“Today was a really important win in the battle for voters’ rights,” Senator Day told reporters outside the court in Canberra yesterday.
“And let’s be clear, what happened last month in the parliament – voters’ rights were taken away.”
Under the reforms, voters will have to order their preferences from at least first to sixth place instead of simply placing a “1” above the line on Senate ballot cards.
Below-the-line voters – who make up only 3% of the population – will have to choose only 12 preferences, rather than every one.
The reform aims to stop micro-parties trading preferences – a tactic used to great effect by Glenn Druery, a political strategist who has earned the title of “preference whisperer” for helping micro-parties get elected in 2013.

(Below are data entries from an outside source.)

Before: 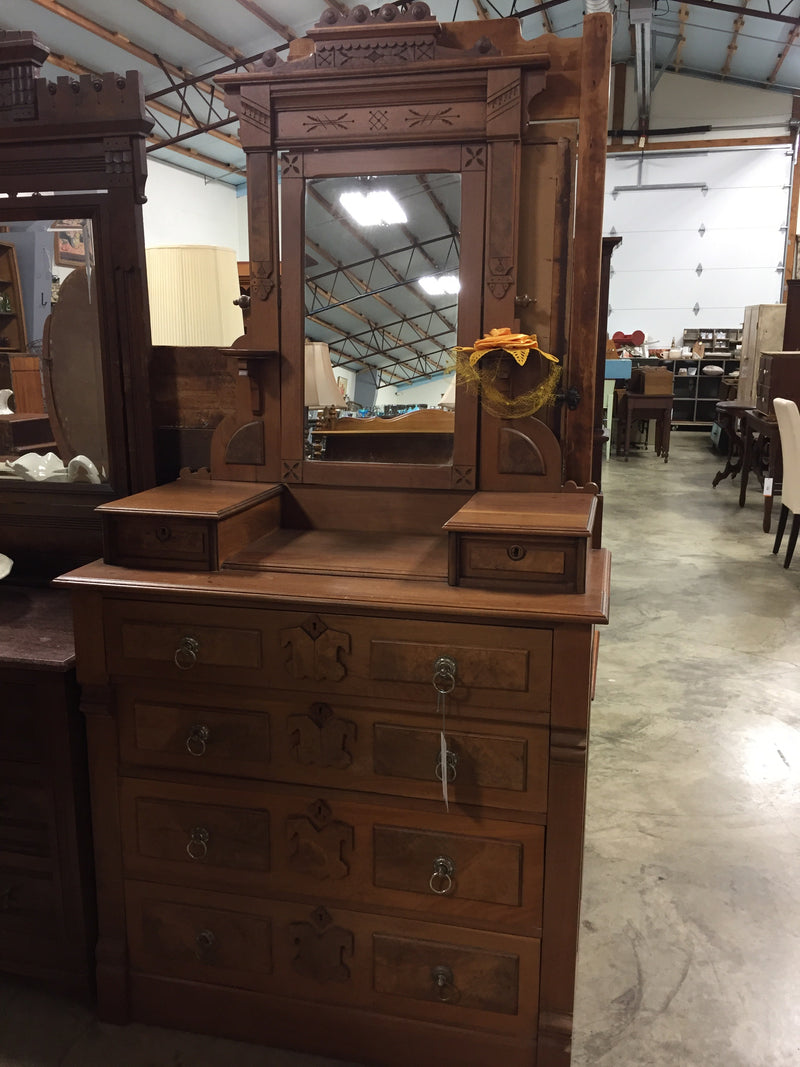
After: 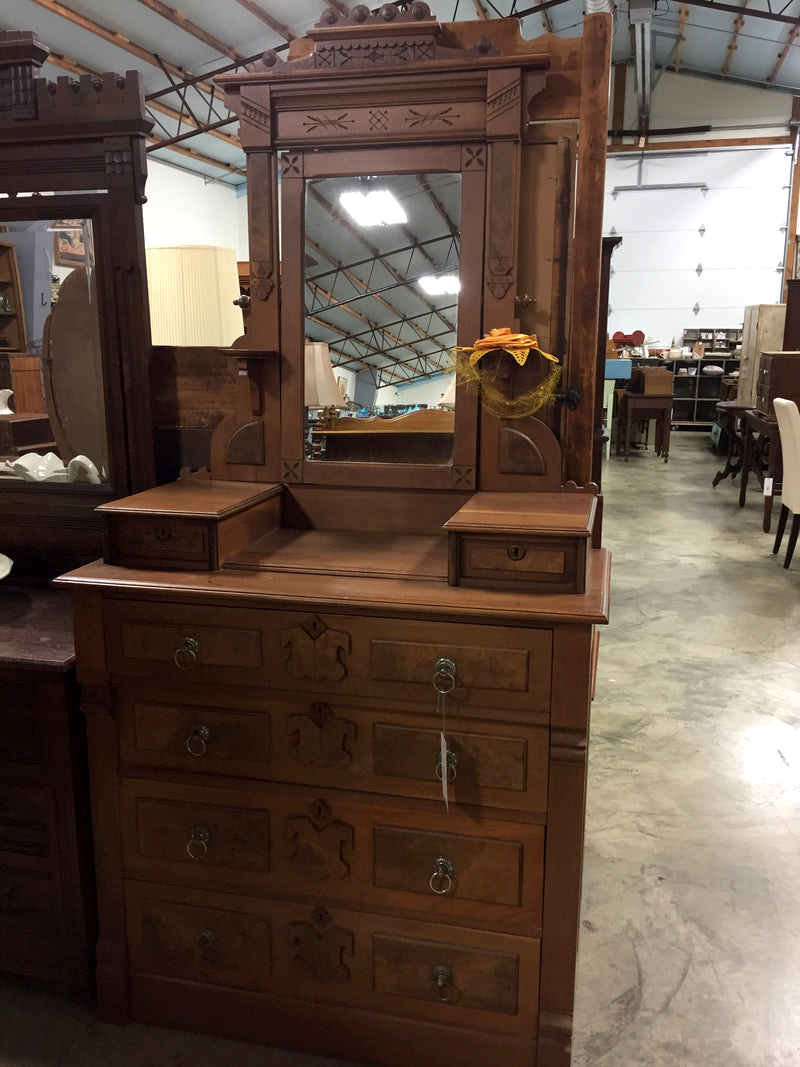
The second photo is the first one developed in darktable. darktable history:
exposure: black level correction 0.002, exposure 0.147 EV, compensate exposure bias true, compensate highlight preservation false
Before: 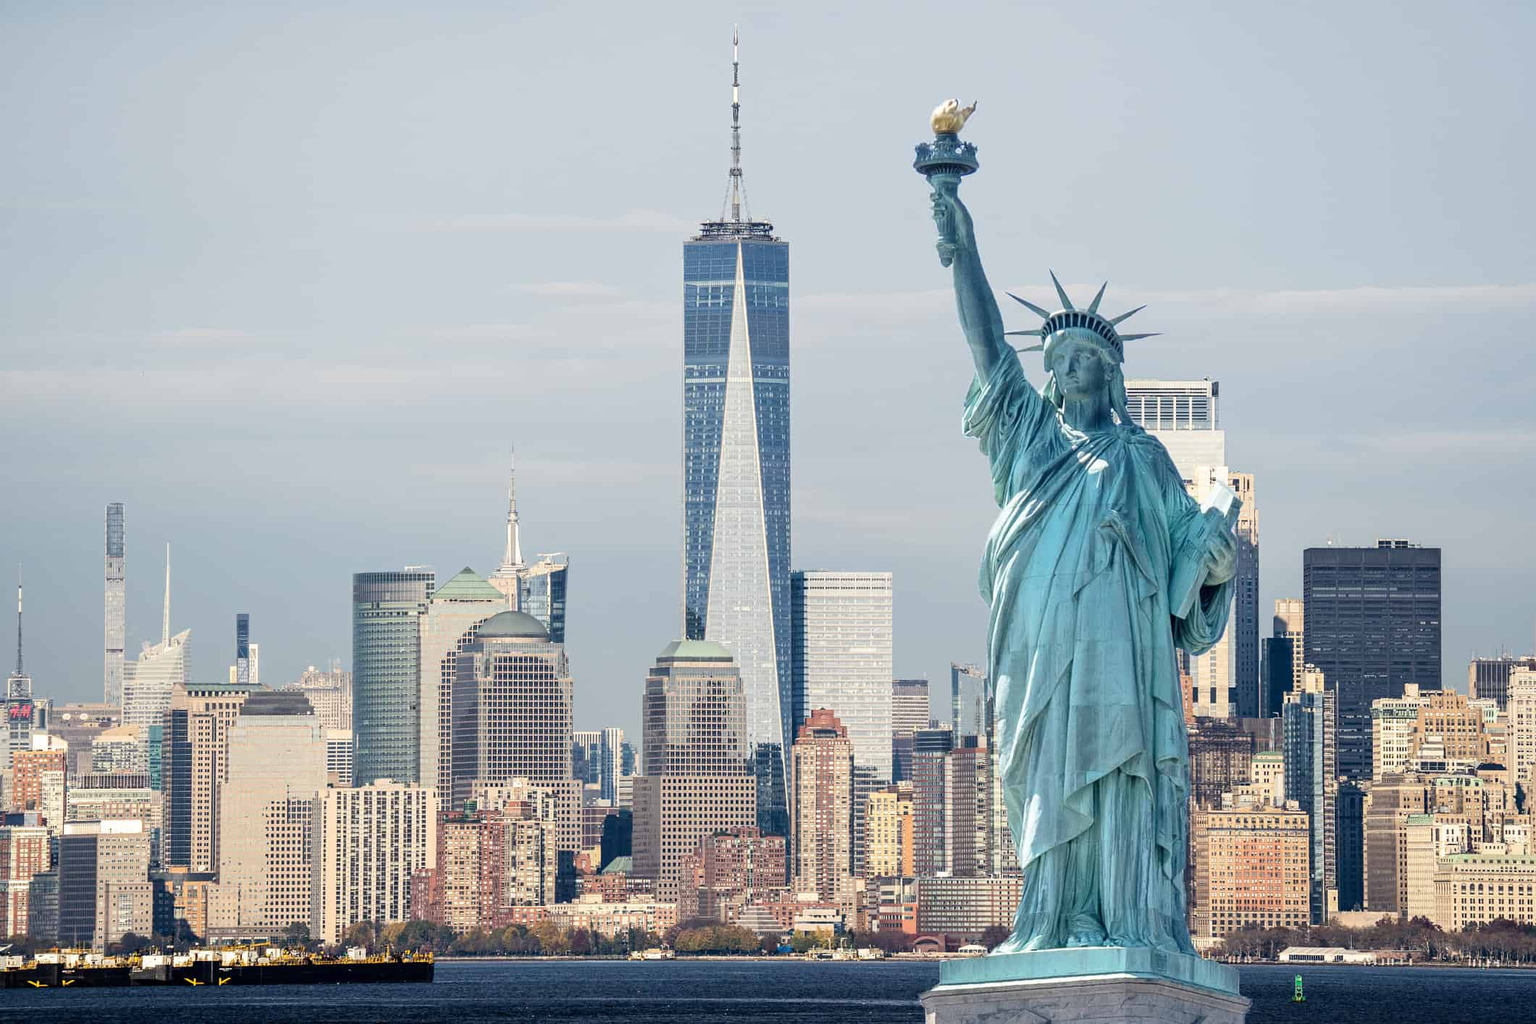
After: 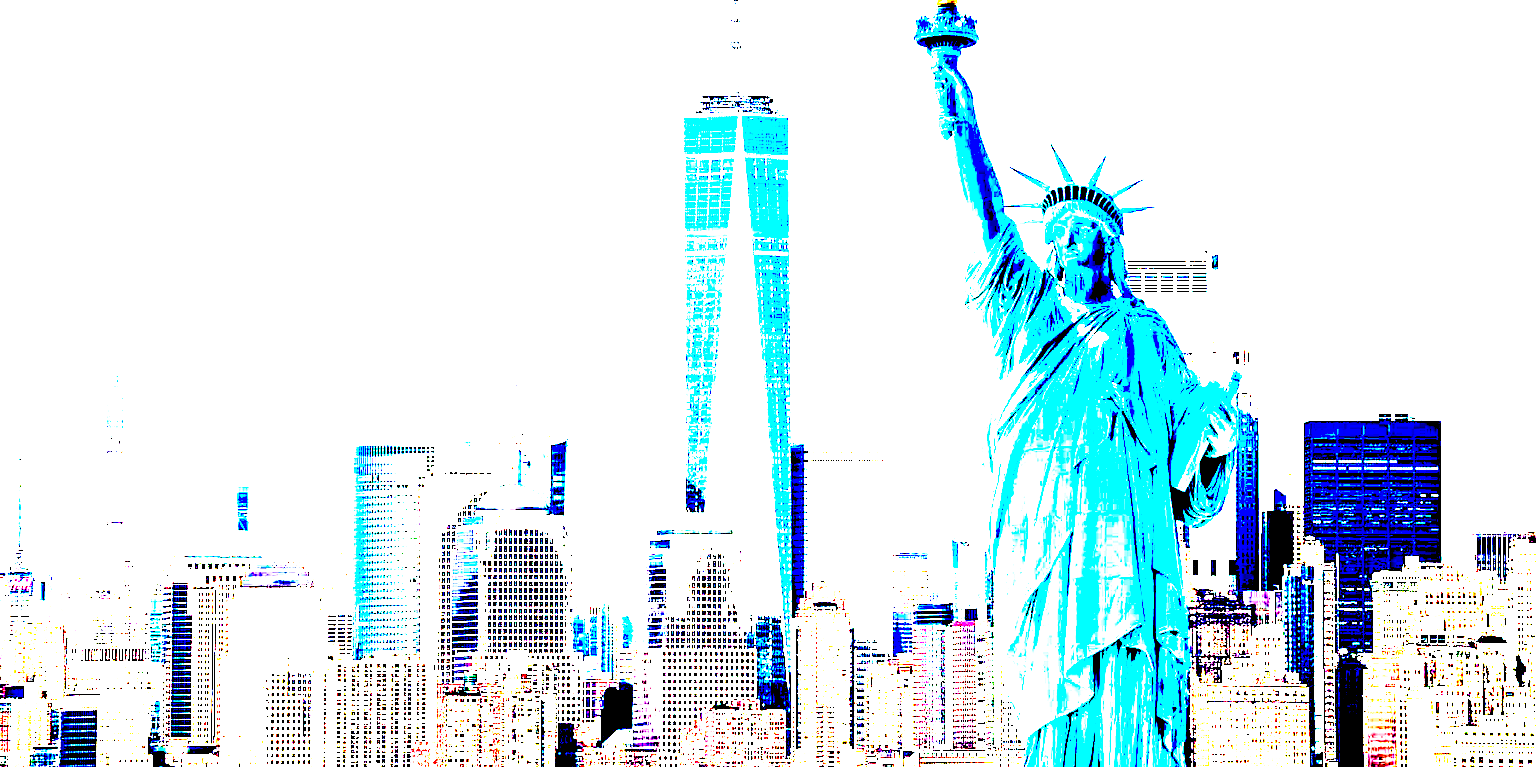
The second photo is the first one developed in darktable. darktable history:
tone equalizer: on, module defaults
crop and rotate: top 12.5%, bottom 12.5%
exposure: black level correction 0.1, exposure 3 EV, compensate highlight preservation false
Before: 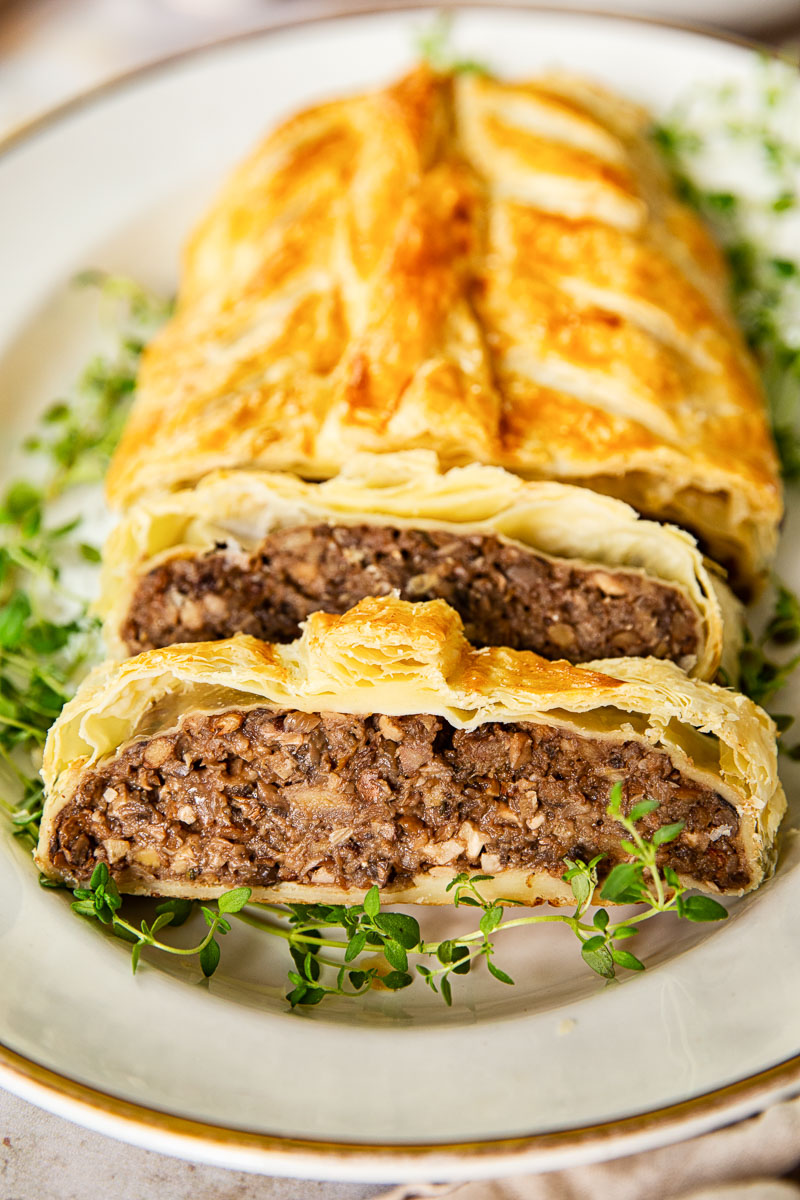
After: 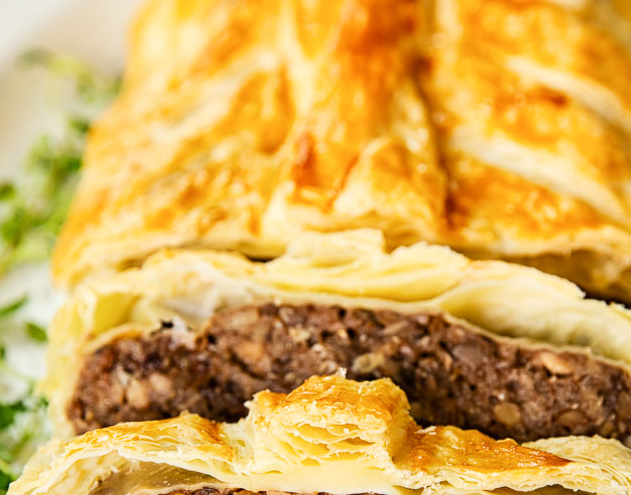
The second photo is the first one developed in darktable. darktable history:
crop: left 6.799%, top 18.477%, right 14.297%, bottom 39.863%
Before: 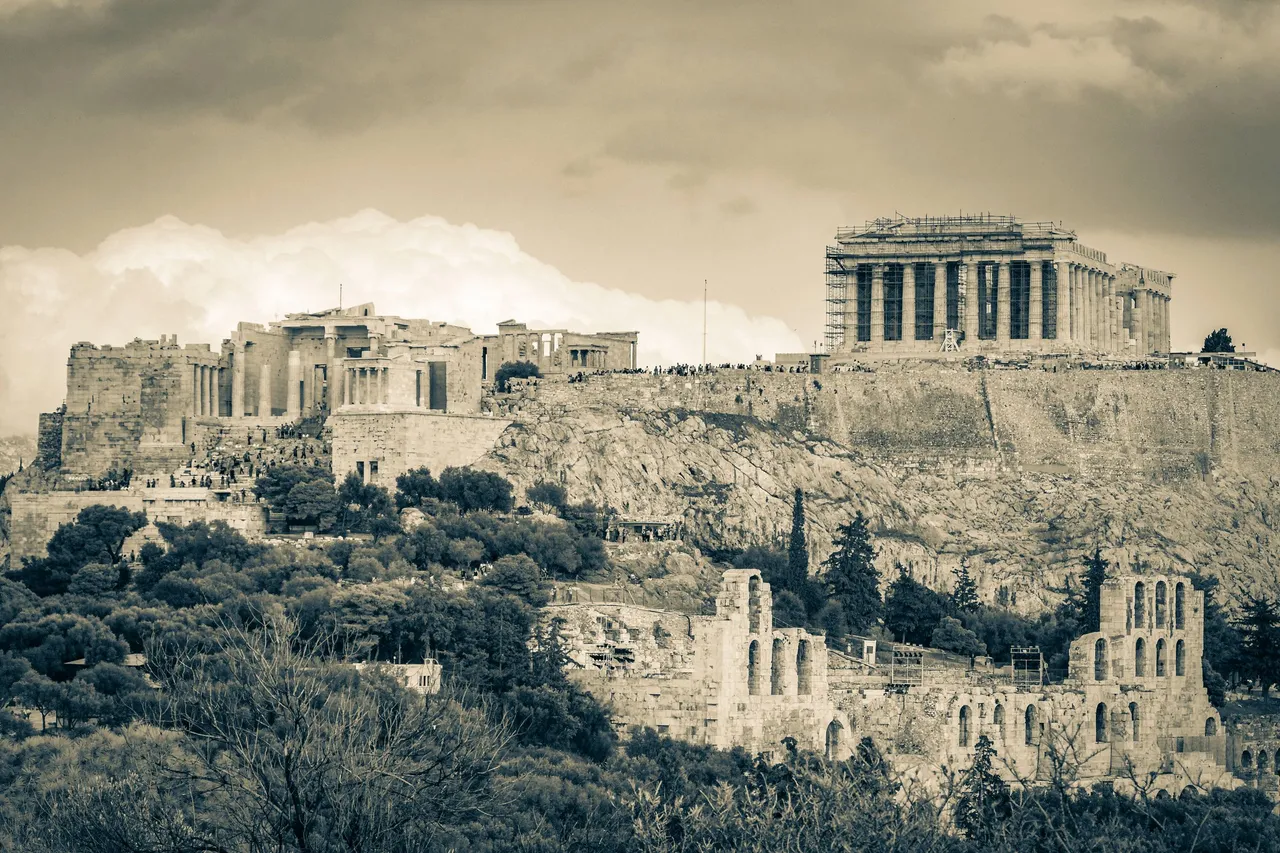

Mr Druery formed the Minor Party Alliance, a coalition of 30 small parties and independents who strategically swapped preferences, resulting in the election of a candidate from the Australian Motoring Enthusiasts Party on 0.5% of the vote and the Family First Party on a 3.8% share.
The Australian Sports Party was elected but later ousted when Western Australia’s Senate count was declared void.
Independent Senator Nick Xenophon and the Greens supported the Turnbull government’s voting reforms, which were passed after more than 28 hours of debate last month.
Senator Day’s class action also calls for the High Court to prevent a double dissolution election until after it has made its decision.
Queensland Senator Glenn Lazarus said the High Court’s acceptance of the case demonstrated there were “valid issues with the reforms”.
“Malcolm Turnbull needs to respect the High Court process, abandon the stupid idea of a double dissolution election on July 2, run full term – which he promised to do – and start governing the country,” he said.
“Australia cannot go to an election until the Senate voting mess is sorted out.” The hearing will run for two days from May 2.